From the Summer of Love to Women's Lib, Gay Rights and Black Panthers

So those who stayed away are not to be chastised, except for a lack of adventurousness. And yet they missed perhaps the most important event in New York rock since the Velvet Underground played the Balloon Farm: CBGB's three-week festival of the best underground (i.e. unrecorded) bands. The very unpretentiousness of the bands' style of musical attack represented a counterthrust to the prevailing baroque theatricality of rock. In opposition to that theatricality, this was a music which suggested a resurgence of communal faith. . . .

Rock simply isn't the brightest light in the pleasure dome any longer (my guess is that dance is), and Don Kirschner's "Rock Awards" only verifies the obvious: rock is getting as arthritic, as phlegmatic, as a rich old whore. It isn't only that the enthusiasm over the Stones tour seemed strained and synthetic, or that the Beach Boys can't seem to release new material until Brian Wilson conquers his weight problem, or that the album of the year is a collection of basement tapes made in 1967. "The real truth as I see it," said the Who's Peter Townshend recently, "is that rock music as it was is not really contemporary to these times.
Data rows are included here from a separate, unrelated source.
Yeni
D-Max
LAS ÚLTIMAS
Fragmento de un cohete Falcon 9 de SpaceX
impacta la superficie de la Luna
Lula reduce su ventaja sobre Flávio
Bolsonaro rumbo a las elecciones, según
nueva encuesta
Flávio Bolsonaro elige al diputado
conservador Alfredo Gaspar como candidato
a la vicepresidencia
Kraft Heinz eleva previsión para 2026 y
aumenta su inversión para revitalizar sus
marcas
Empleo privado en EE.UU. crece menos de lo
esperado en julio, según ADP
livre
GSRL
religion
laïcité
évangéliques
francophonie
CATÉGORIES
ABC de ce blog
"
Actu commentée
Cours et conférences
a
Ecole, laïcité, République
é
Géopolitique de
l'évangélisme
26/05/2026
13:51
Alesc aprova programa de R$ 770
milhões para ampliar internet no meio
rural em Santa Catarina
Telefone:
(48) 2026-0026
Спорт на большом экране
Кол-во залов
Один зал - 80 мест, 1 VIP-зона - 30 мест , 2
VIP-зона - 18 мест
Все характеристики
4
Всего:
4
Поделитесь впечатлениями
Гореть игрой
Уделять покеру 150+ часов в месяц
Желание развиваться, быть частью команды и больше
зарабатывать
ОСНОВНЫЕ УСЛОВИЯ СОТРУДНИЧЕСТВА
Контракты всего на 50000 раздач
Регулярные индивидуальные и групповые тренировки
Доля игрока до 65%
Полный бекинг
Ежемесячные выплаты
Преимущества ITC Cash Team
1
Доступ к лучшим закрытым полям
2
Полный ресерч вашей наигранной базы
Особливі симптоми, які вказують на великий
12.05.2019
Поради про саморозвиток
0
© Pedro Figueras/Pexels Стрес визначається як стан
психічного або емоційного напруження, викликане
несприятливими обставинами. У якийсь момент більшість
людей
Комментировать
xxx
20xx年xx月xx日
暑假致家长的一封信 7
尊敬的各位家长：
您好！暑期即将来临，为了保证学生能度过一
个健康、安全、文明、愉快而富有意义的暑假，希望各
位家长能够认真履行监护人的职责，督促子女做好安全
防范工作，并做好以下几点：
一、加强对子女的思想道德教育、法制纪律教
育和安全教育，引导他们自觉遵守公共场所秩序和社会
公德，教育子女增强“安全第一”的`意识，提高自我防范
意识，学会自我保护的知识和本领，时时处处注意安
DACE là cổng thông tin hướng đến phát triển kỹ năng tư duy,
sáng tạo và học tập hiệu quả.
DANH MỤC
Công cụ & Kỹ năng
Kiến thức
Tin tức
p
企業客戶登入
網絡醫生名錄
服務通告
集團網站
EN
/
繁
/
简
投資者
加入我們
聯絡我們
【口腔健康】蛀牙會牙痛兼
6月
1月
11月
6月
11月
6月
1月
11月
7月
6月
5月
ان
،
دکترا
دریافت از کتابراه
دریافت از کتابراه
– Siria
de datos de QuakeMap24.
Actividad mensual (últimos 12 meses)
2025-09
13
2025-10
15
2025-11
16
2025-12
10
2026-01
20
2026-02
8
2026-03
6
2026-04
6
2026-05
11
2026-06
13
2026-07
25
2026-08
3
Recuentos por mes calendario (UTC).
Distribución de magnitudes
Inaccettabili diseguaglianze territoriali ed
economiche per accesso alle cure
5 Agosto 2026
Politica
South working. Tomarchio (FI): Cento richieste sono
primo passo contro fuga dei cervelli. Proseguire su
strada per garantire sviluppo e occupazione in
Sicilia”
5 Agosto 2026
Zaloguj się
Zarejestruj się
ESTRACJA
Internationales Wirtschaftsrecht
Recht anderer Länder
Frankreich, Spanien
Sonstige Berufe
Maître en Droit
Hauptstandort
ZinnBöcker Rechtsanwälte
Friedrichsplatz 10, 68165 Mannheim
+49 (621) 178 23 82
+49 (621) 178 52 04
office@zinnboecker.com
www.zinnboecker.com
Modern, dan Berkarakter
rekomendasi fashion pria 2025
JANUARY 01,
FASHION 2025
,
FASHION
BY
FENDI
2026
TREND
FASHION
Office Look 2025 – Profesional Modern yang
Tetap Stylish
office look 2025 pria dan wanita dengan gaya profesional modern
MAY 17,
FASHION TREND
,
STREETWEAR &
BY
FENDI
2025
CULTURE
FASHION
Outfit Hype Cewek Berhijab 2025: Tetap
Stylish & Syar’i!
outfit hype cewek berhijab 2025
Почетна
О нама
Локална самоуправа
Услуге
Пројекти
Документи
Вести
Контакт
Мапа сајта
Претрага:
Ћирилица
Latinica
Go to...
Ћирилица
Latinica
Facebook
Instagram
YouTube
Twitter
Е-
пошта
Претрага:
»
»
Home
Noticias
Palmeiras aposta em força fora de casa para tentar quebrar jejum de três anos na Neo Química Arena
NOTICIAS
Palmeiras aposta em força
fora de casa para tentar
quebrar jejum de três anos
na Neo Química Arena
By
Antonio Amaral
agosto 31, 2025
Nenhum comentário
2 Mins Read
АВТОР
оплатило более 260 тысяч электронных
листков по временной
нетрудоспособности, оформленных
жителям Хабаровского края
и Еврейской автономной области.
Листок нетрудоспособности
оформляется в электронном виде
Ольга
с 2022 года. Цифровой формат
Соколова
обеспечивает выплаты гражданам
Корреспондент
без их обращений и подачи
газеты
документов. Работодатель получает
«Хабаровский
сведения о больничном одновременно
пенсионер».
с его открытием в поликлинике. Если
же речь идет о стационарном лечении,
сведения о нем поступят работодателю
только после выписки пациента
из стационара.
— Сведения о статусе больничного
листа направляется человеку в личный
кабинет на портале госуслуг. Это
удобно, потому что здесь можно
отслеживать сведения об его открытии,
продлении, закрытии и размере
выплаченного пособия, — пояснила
It's really the music of yesteryear."

He's right and yet wrong. What's changed is the nature of the impulse to create rock. No longer is the impulse revolutionary—i.e. the transformation of oneself and society—but conservative: to carry on the rock tradition. To borrow from Eliot, a rocker now needs an historical sense; he performs "not merely with his own generation in his bones" but with the knowledge that all of pop culture forms a "simultaneous order." The landscape is no longer virginal—markers and tracks have been left by, among others, Elvis, Buddy Holly, Chuck Berry, and the Beatles—and it exists not to be transformed but cultivated.


Theatre
Dancing in the footsteps of the Bard by Diane Wolff

Charles Ludlam's Ridiculous Theatrical Company

November 17, 1975

Outside the Evergreen Theatre on 11th Street, there's a bright yellow banner with a jester winking from beneath a fool's cap. The banner bears the legend, Charles Ludlam's Ridiculous Theatrical Company. The bubbling lightboard is dark now, and the marquee announces, Coming Soon 1975–76 Season.

It's kind of glamorous for a hometown boy to have his own theatre, and the Evergreen has been a good home for the Ridiculous for the last year and a half. While it's been kind of cozy and intimate for Ludlam's audience, of late it's been a trial for the actors because it's cramped, it doesn't have wings or flys, it doesn't have one amenity dear to the actor's heart–showers. But still it has been home, and now it's another New York real estate story. The building has been sold, and come the end of November, the theatre will be gone.

You'd think with his new play, "Fashion Bound," in rehearsal, Ludlam would be stricken, or at least upset, but he sat on the edge of the stage, took the news, and rolled with the punch. Chance runs amok in the theatre. An actor can break a leg on opening night and you've got a whole new ball game. "Ah well," he said philosophically, "change has always been good for us. Keeps us on our toes."